To get an internship, students must first be recommended for a mandatory course that covers topics like workplace ethics and marketing to employers. Once they’ve completed the semester-long course, the chamber helps place them in local internships.

A large part of the course curriculum came from feedback the chamber got from business owners about how “students were not prepared for the workforce,” says Crystal Goode, a VSU career counselor and internship course instructor. “So it’s a way to meet the employers’ needs as well as promote some of our best students.”

The partnership started in 2013 with eight students in the fall and six in spring 2014. Students have been placed at chamber members including the library, area businesses and even the chamber itself.

Varian Brown, the chamber’s economic development director, is “the one that goes out and seeks out these internships for the students,” Goode says. “They don’t have to go search about on their own. They have someone who is really promoting them and making those arrangements.”

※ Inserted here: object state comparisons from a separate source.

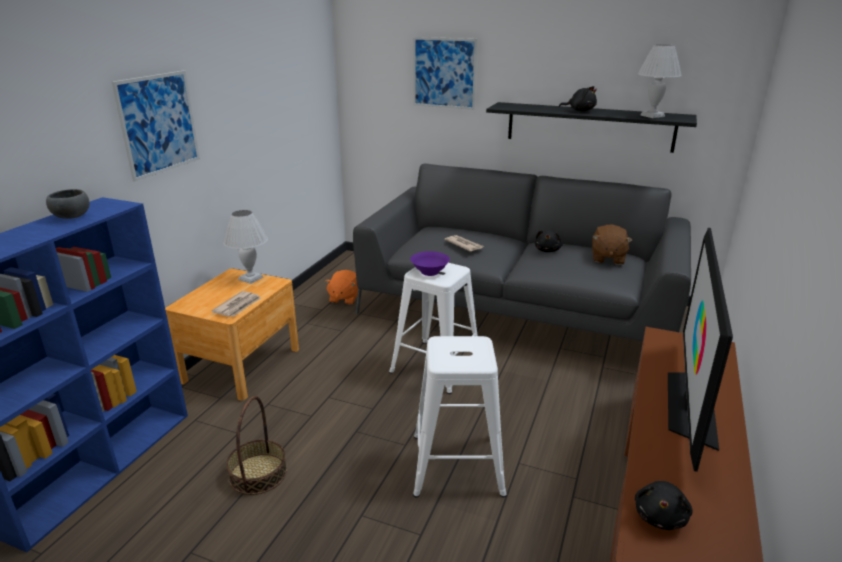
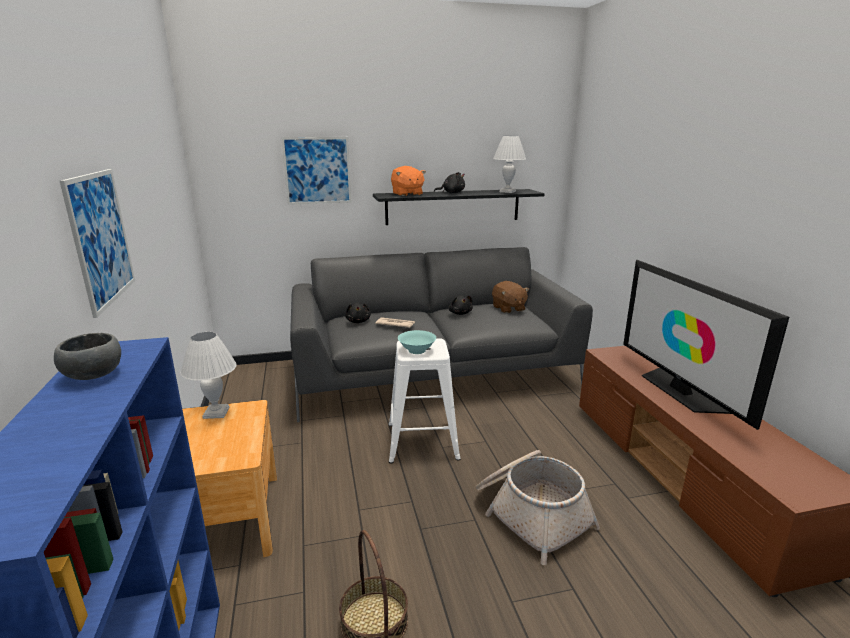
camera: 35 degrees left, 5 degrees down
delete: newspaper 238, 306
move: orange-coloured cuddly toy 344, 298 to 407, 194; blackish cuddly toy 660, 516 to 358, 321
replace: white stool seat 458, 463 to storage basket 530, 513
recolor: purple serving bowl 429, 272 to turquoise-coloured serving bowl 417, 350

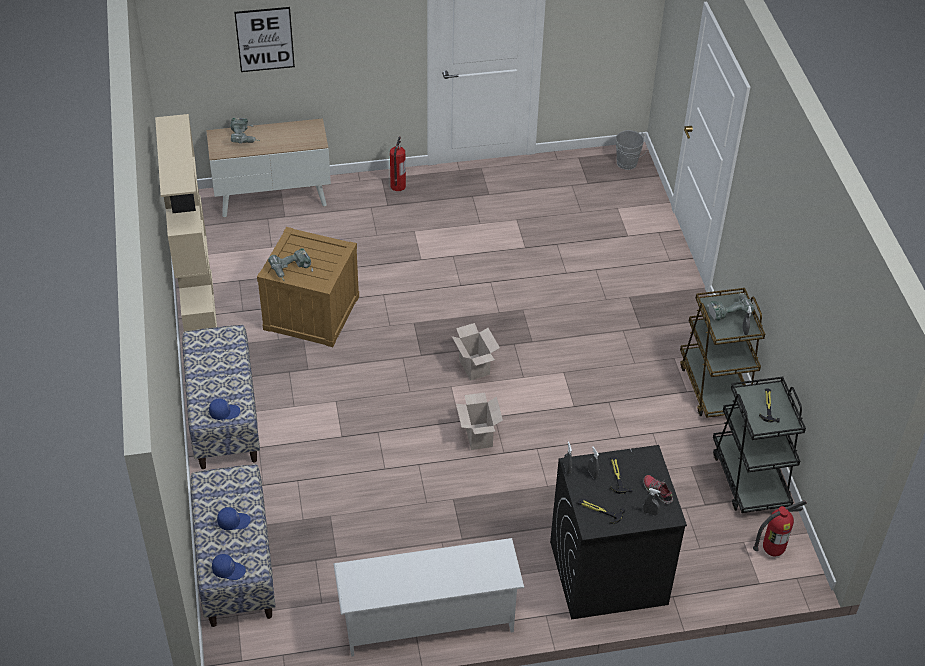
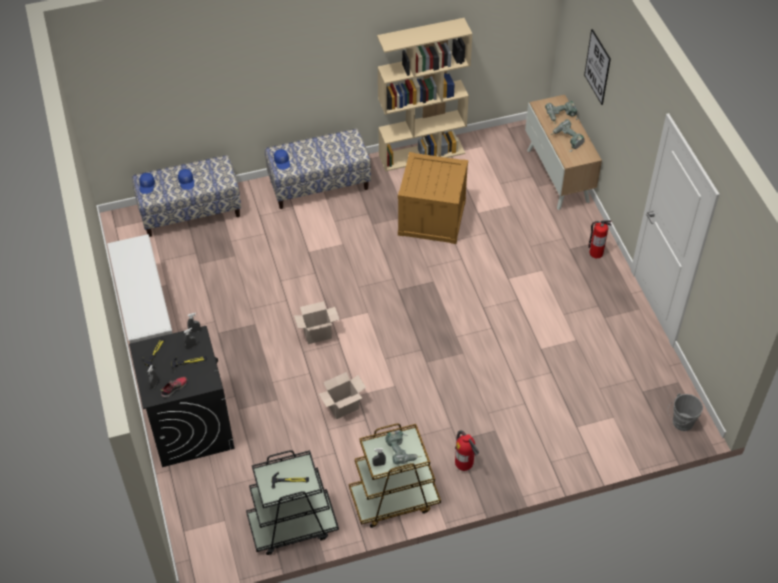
camera: 85 degrees right, 5 degrees up
move: drill 291, 271 to 567, 140; packing box 475, 367 to 343, 408; fire-fighting cylinder 772, 550 to 464, 466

The partnership is also good for local businesses and ultimately the Valdosta community. “There’s a constant need for an educated workforce and experienced individuals,” Brown says. “We hope [this program] will eventually allow us to keep these talented young people here in our community and also help increase the number of people with college degrees and make us more attractive for companies that are interested in locating here to our area.”

“They’re great critical thinkers. They’re great learners. They’re great writers. They’re great problem solvers,” McKinney says of the program participants – and liberal arts students in general. These are the skills, he adds, that HR executives all over the country are looking for.

Spreading the Word

As is so often the case, the challenges to keeping these important partnerships going and successfully implementing new programs include getting the word out about them and paying for them. VSU is addressing both through an institutional identity and branding initiative and with its first-ever comprehensive capital campaign.

“The most important part of the marketing and branding study has been the market analysis, getting a sense of what external markets know about us, what they think about us, how they perceive us,” McKinney says, adding that it’s helped the school zero in on who to recruit as prospective students.

The first step in the new branding effort was an institutional identity study. Launched in January 2014 as part of the strategic planning process, the study polled “both internal constituencies, like faculty, staff and current students, and external constituencies, like prospective students, prospective parents, high school counselors and alumni,” says Mary Gooding, director of marketing and community relations. “We asked them to help us define the essence of VSU and what sets VSU apart and makes us unique.”

Armed with that information, at press time the university was developing a positioning statement that would include “who we are, what we deliver [and] what value we give our constituencies,” Gooding says.

That information will help inform the university’s comprehensive capital campaign – a five-year campaign just getting underway.

“We have set a five-year working goal of $43.25 million,” says John Crawford, vice president for University Advancement and CEO of the VSU Foundation Inc. “The name of the capital campaign is Invest, Ignite, Inspire – the Campaign for Valdosta State University.

“Years ago, the term capital campaign meant you were out raising money for capital building projects. These days, I think the term capital campaign has much more to do with just raising the capital required to operate a university and to offer a high-quality education,” Crawford says. “The capital of this campaign is largely going to be human capital – students, faculty, the communities in which we operate.”

Sounds like the very definition of Engaged Innovation.